La mia piccola filosofia dei legami
Dei ricordi delle estati della mia infanzia vi ho già perlato qui. Guarda caso… è quasi passato un anno. La fine dell’estate è sempre stata per me fonte di riflessione oltre che l’occasione, da quando sono diventata grande, per far riaffiorare tutto il bello del passato.
Le mie riflessioni di quest’anno ripercorrono gli stessi punti di quelle dell’anno scorso, evidentemente c’era qualcosa di incompiuto, ma oggi sono riuscita a chiudere almeno un piccolo cerchio della mia esistenza.
Per spiegarvelo, parto da lontano…
C’è chi percepisce il fluire del tempo come una bella linea retta che, senza indugi, conduce alla meta. Altri lo vedono come un cerchio o una spirale, una giostra che gira e ci riporta al punto di partenza, o molto vicino, almeno.
Per me, invece, è una catena che si srotola lungo una linea che vorrebbe esser dritta ma non sempre ci riesce. A volte ha bisogno di ritornare un po’ indietro, allora si fa un bel giro all’incontrario e poi ricomincia, piano piano, a percorrere la sua strada. Una catena, dicevo, perché la vita è fatta di tanti episodi, tanti cerchi che ci insegnano qualcosa e danno un senso compiuto al nostro quotidiano. Tutti gli episodi sono legati come gli anelli di una catena, perché niente avviene per caso; magari questi cerchi non si chiudono subito, magari si attorcigliano formando un nodo, che è difficile da sbrogliare, ma nel frattempo la catena continua ad avanzare, se è libera di accogliere nuove esperienze, o si aggroviglia su se stessa, se ha bisogno di recuperare legami perduti.
Basta un lampo, un momento di consapevolezza, per scorgere i punti di connessione della nostra vita, i cerchi della catena. Ed è bello quando uno di questi lampi ci abbaglia e ci fa notare una meraviglia, ci tocca con una piccola scossa per destare la nostra attenzione. Si tratta di pura magia quando riusciamo a vedere davvero. E così a chiudere il cerchio.
Ma non divaghiamo oltre. Domenica faticavo in sella alla bicicletta, con il vento contro, ma ero decisa ad andare al paesino dove viveva mia nonna, quello delle mie estati, appunto; raggiunto un punto molto aperto, privo di barriere naturali, ho scorto davanti a me, all’improvviso, il massiccio del Monte Rosa.

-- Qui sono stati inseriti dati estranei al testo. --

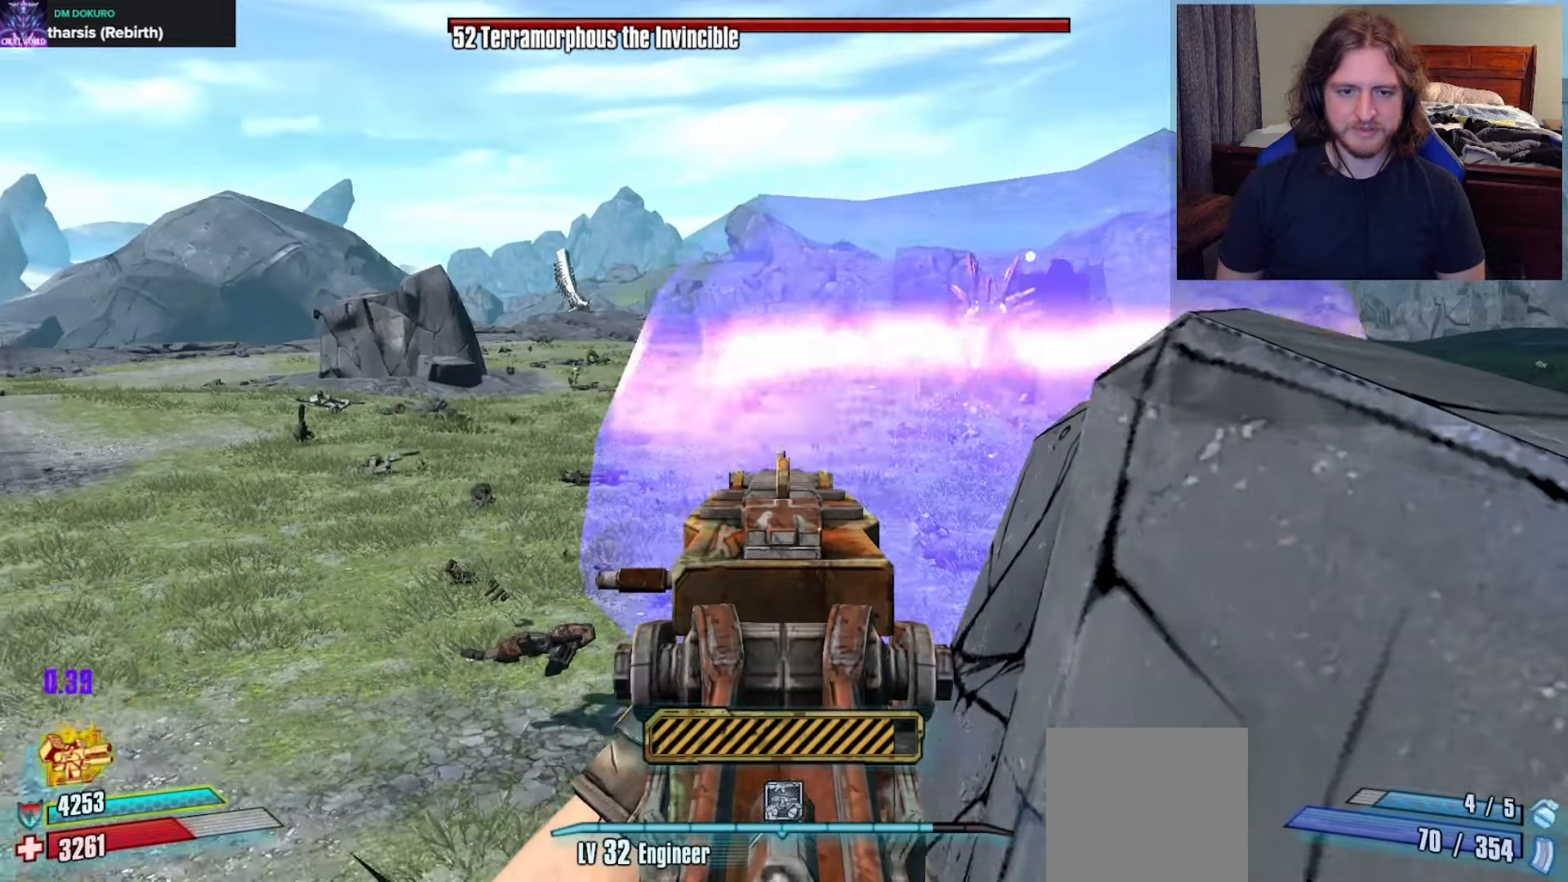
{"buttons": ["L2", "R2"], "left_stick": "left", "right_stick": "down-left", "events": [[117, "left_stick", "left"], [117, "right_stick", "up-right"], [217, "R2", "down"], [217, "right_stick", "center"], [283, "left_stick", "center"], [350, "right_stick", "left"], [450, "left_stick", "left"], [467, "right_stick", "down-left"]]}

Ecco il lampo: quelle estati passate tra gli ampi orizzonti dei viaggi in roulotte, i cui ingredienti erano libertà e avventura, e gli orizzonti più modesti di un paesino del Piemonte, il cui tempo era scandito dai rintocchi delle campane, riemergono nei miei desideri di scoperta, che si accorciano, adesso, sempre di più. Dopo anni passati alla scoperta del lontano, ora mi piace l’idea di esplorare il vicino, perché, se i vasti orizzonti hanno una suggestione struggente e insegnano ad accettare, capire, accogliere ciò che è diverso da noi, gli orizzonti più piccoli sanno regalare intense emozioni, perché parlano del passato, delle radici, del nostro Io più profondo.
Il cerchio che si era aperto con il tempo lento scandito dai rintocchi delle campane della mia infanzia si è chiuso nella piazza di un paesino della Bretagna, con un’altra chiesa, altre campane, e lo stesso desiderio di un ritmo lento, che si prende cura della bellezza del quotidiano. 1200 chilometri di distanza solo sulla carta.
Ora che ho capito che il vicino e il lontano fanno parte dello stesso orizzonte, che posso trovare l’uno nell’altro e fondere la magia… ora, posso viaggiare felice anche a chilometro zero, perché ogni terra racchiude un passato fatto di legami e connessioni. Tutte da scoprire.